> [TASK DESCRIPTION]: Below are some entries; state how many of their lines include the word "sierpnia" and give no more than that number.

> [TASK MATERIAL]:
######

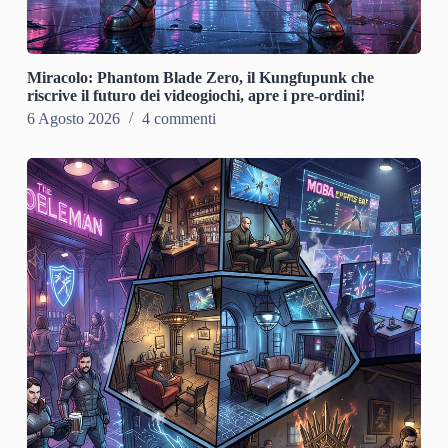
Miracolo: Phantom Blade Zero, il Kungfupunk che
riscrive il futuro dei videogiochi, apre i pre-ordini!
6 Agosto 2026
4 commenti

######

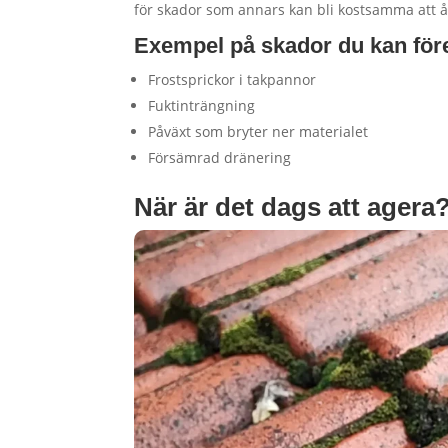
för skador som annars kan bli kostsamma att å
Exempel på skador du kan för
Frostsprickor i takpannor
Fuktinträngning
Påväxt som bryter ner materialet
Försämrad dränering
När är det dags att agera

######

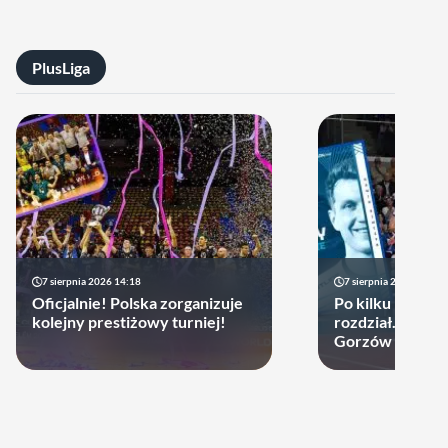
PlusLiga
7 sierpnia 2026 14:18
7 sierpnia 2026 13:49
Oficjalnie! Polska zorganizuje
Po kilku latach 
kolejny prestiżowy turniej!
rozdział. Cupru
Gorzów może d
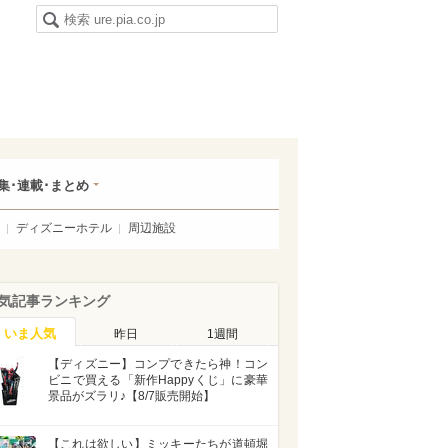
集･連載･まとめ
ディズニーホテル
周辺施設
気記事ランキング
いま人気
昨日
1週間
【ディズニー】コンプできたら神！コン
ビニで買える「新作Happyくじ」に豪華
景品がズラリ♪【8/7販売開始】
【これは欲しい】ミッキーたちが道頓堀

######

> [WRITTEN RESPONSE]: 2